This article was originally published on our sister site, Freethink.
Reinforcement learning: If you want to train an AI to play chess, you can set up a virtual chessboard, list the rules, and let the AI learn the game through trial and error.
When it does something “right,” such as capturing a pawn, you give it a reward. When it does something majorly right, like winning the game, you give it a bigger reward.
Eventually, the AI will learn what it needs to do to get the most rewards, and boom, you have an AI that can beat any human at chess.
“This marks an important step toward creating more general agents.”
The challenge: This process is called reinforcement learning, and it’s one of the most effective ways to train AIs. However, it has a major limitation: at the end of the training, the AI only knows how to do one specific thing.
Even trying to train an AI that knows how to do that one thing (chess) to do something similar (such as Shogi, aka Japanese chess) requires starting the reinforcement learning process from scratch.

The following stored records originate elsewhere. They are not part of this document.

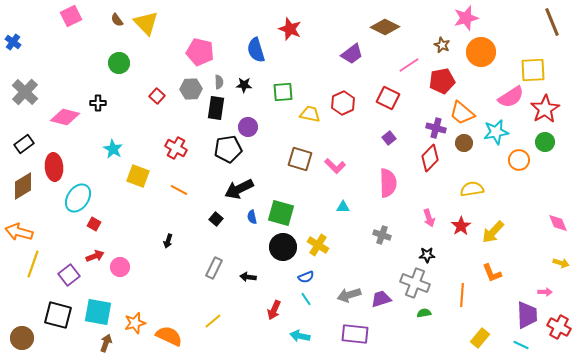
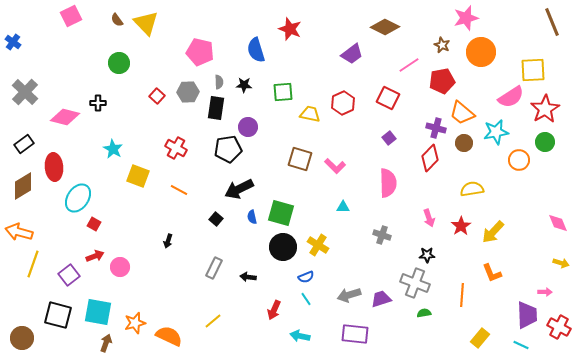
gray hexagon at (191, 89): moved 3 px left, 3 px down
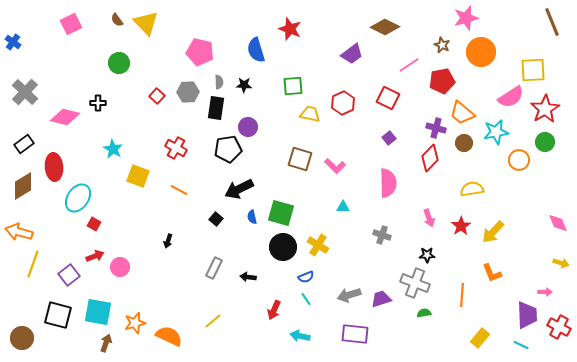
pink square at (71, 16): moved 8 px down
green square at (283, 92): moved 10 px right, 6 px up
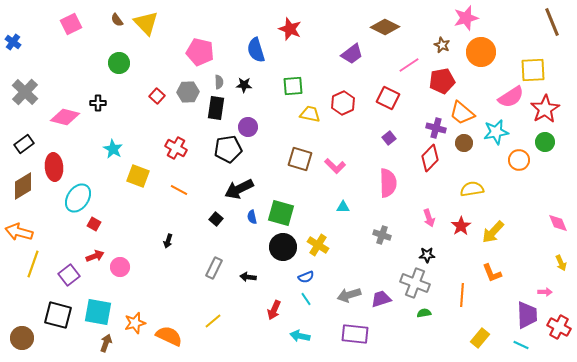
yellow arrow at (561, 263): rotated 49 degrees clockwise
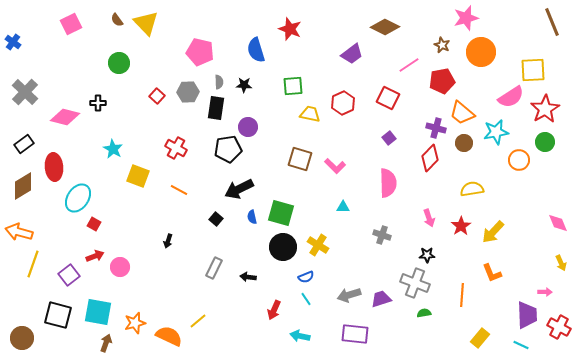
yellow line at (213, 321): moved 15 px left
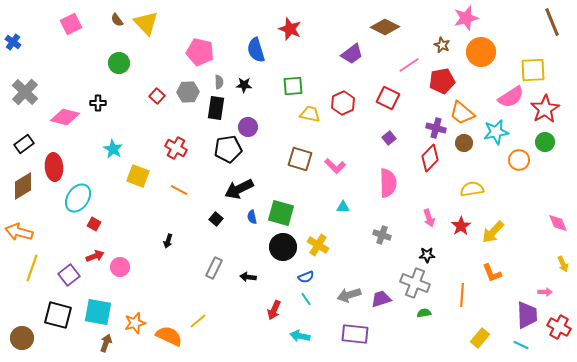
yellow arrow at (561, 263): moved 2 px right, 1 px down
yellow line at (33, 264): moved 1 px left, 4 px down
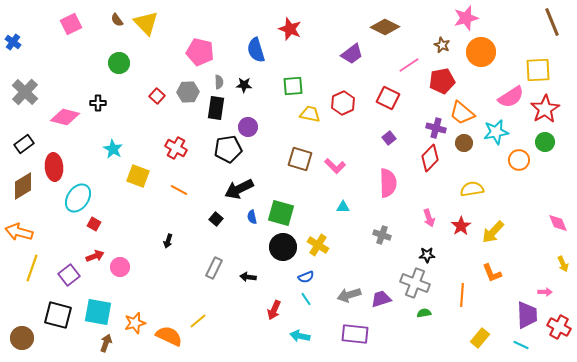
yellow square at (533, 70): moved 5 px right
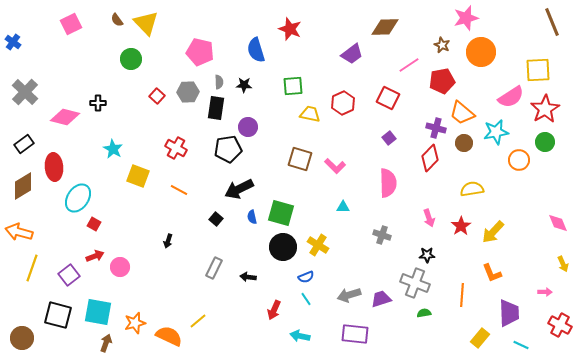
brown diamond at (385, 27): rotated 28 degrees counterclockwise
green circle at (119, 63): moved 12 px right, 4 px up
purple trapezoid at (527, 315): moved 18 px left, 2 px up
red cross at (559, 327): moved 1 px right, 2 px up
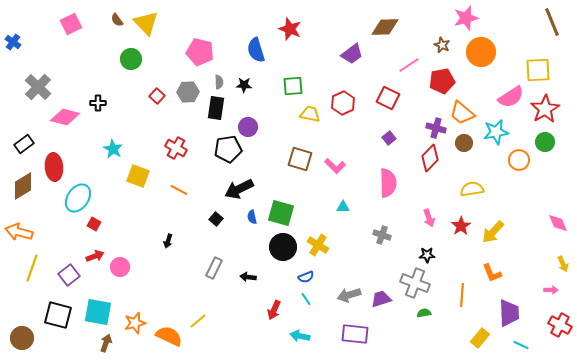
gray cross at (25, 92): moved 13 px right, 5 px up
pink arrow at (545, 292): moved 6 px right, 2 px up
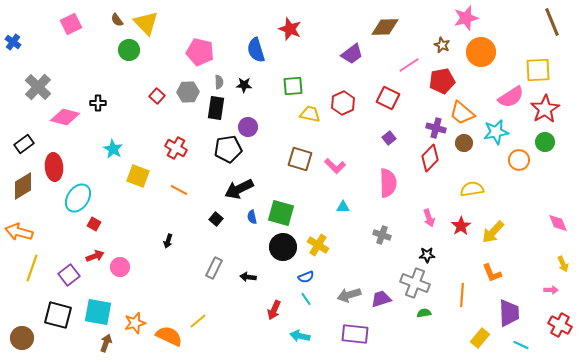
green circle at (131, 59): moved 2 px left, 9 px up
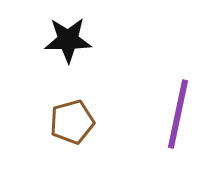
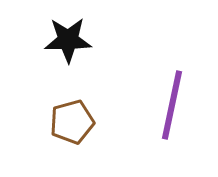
purple line: moved 6 px left, 9 px up
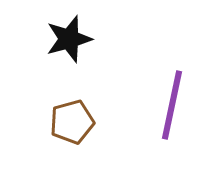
black star: moved 1 px right, 1 px up; rotated 15 degrees counterclockwise
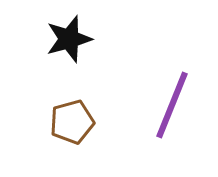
purple line: rotated 10 degrees clockwise
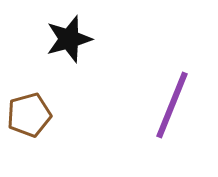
brown pentagon: moved 43 px left, 7 px up
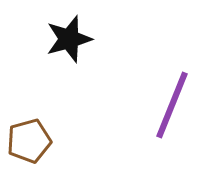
brown pentagon: moved 26 px down
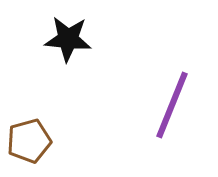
black star: moved 1 px left; rotated 21 degrees clockwise
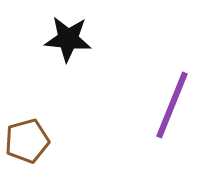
brown pentagon: moved 2 px left
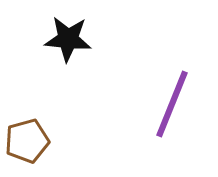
purple line: moved 1 px up
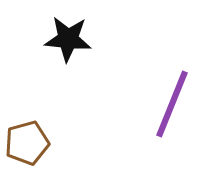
brown pentagon: moved 2 px down
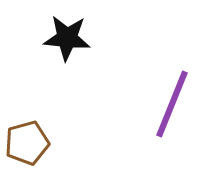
black star: moved 1 px left, 1 px up
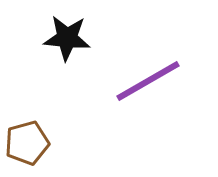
purple line: moved 24 px left, 23 px up; rotated 38 degrees clockwise
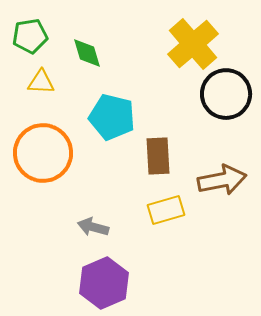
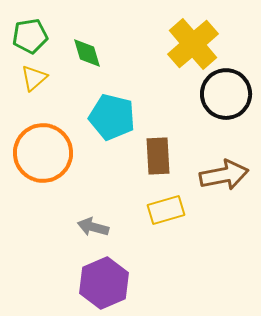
yellow triangle: moved 7 px left, 4 px up; rotated 44 degrees counterclockwise
brown arrow: moved 2 px right, 5 px up
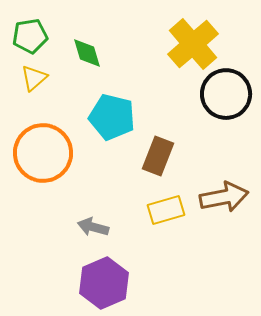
brown rectangle: rotated 24 degrees clockwise
brown arrow: moved 22 px down
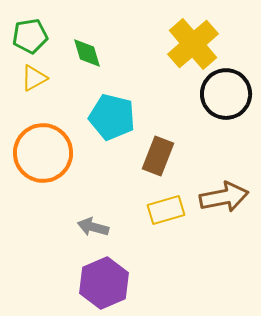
yellow triangle: rotated 12 degrees clockwise
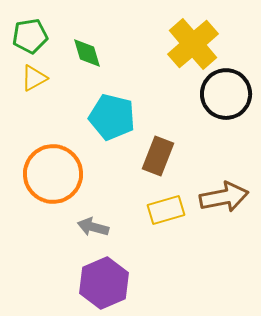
orange circle: moved 10 px right, 21 px down
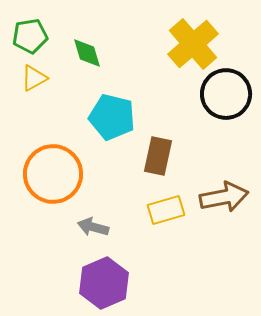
brown rectangle: rotated 9 degrees counterclockwise
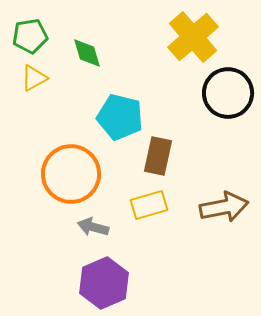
yellow cross: moved 7 px up
black circle: moved 2 px right, 1 px up
cyan pentagon: moved 8 px right
orange circle: moved 18 px right
brown arrow: moved 10 px down
yellow rectangle: moved 17 px left, 5 px up
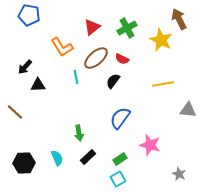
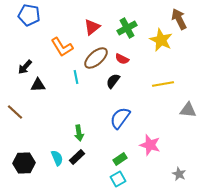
black rectangle: moved 11 px left
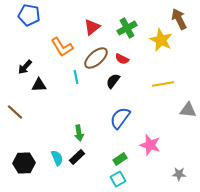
black triangle: moved 1 px right
gray star: rotated 24 degrees counterclockwise
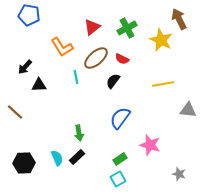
gray star: rotated 16 degrees clockwise
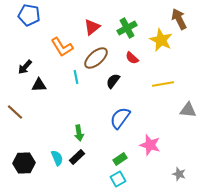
red semicircle: moved 10 px right, 1 px up; rotated 16 degrees clockwise
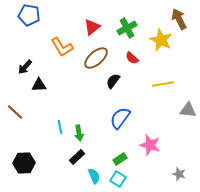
cyan line: moved 16 px left, 50 px down
cyan semicircle: moved 37 px right, 18 px down
cyan square: rotated 28 degrees counterclockwise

General AI: It would be useful to have a general AI that could use its smarts to solve all sorts of problems, including ones it has never seen before, just like humans do.
General AI doesn’t currently exist, though, because no one has figured out how to teach a machine to succeed at tasks it wasn’t specifically trained on.
In theory, we could just train an agent on everything, one task at a time, but that would require so much training data and time that it’s simply not feasible.
Welcome to XLand: Google sister company DeepMind has now highlighted a potential path to general AI.
It designed a virtual world called “XLand,” where AI agents could navigate environments that look a bit like Battle Courses from Mario Kart. It then built an algorithm that could create billions of different game-like tasks for the AIs to complete in XLand.
The agents were rewarded for correctly completing tasks, just like they would in a standard reinforcement learning environment, and each new task was designed to be just hard enough to keep the agent learning something new.
The results: By the end of the study, the AIs were able to complete a range of tasks and could rapidly master games that completely stumped new AIs trained from scratch.
“We find the agent exhibits general, heuristic behaviours such as experimentation, behaviours that are widely applicable to many tasks rather than specialised to an individual task,” DeepMind wrote in a blog post.
“This new approach marks an important step toward creating more general agents with the flexibility to adapt rapidly within constantly changing environments,” it continued.
The next steps: To be clear, DeepMind’s agents aren’t general AI, but they are more well-rounded problem-solvers than AIs trained using traditional, narrow reinforcement learning.
That means the algorithm-as-taskmaster approach detailed in the researchers’ paper, which still needs to undergo peer-review, might be how we can create the more capable AIs of the future.